Calling all successful traders: Do you find that you make more money when you try to swing for the fences, even though you'll have some losers that "hurt"? Or do you find that losses are so intolerable that you'd rather just cap your gains to avoid the losses completely? Which is more important...making the periodic "big kill", or avoiding getting burned? Just curious... SM
The three goals of trading, in order of importance: 1. preserve your capital 2. earn consistent returns 3. earn large returns Skipping 1 and 2 and going straight to 3 is what kills most amateurs.
Failure to leave a position early and having it backslide. Or failure to wait for an established move because you want the early gains. I would say "being wrong about the trade"...but that is unavoidable some of the time.
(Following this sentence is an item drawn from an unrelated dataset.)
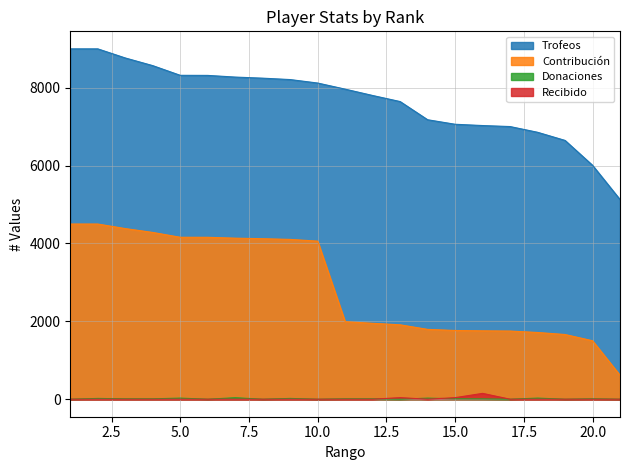

True or false: Recibido and Trofeos cross at least once.

False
1. Must a trader who seeks larger returns necessarily allow a profitable trade to go into negative territory? 2. Must a trader who seeks larger returns necessarily hold a static position for the duration?
Can't go broke taking profits. I typically set my exit price (long or short) when I enter the trade. So I "limit" my profits. At times if the market is moving a lot either way I may change the exit prices. Going for home runs is a low probability way to trade.
Avoiding that dumb trade that leads to a big loser. You can go for a big winner but have to use even more control to just take a loss if wrong.
It depends on how big your account is and how much income you need. For steady income, if you have a decent-size account it's probably better to go for singles and doubles. If you already have your expenses covered (a pension, part-time job, etc.), but not a large account, I'd say it's better to swing for the fences (within reason, for instance cutting losses short, but giving more room for some of the trades with potential to develop into large wins, even if you give back profits on a regular basis).
Single, double, triple, home-run, strike, none of those terms are trade attributes. Your system/setup/methodology/technique/signal/trigger/market conditions/whatever, is what determines your entry and exit. What's considered a single or swing-for-the-fence when price movement of the market you trade has/is contracted? What when the price movement has/is expanded? How about when trending? 1) Preserve capital 2) Do not let "reasonable" profit turn into loss (you must define "reasonable" based on your own reasons for putting on the trade in the first place) 3) Profit or loss ... NEXT!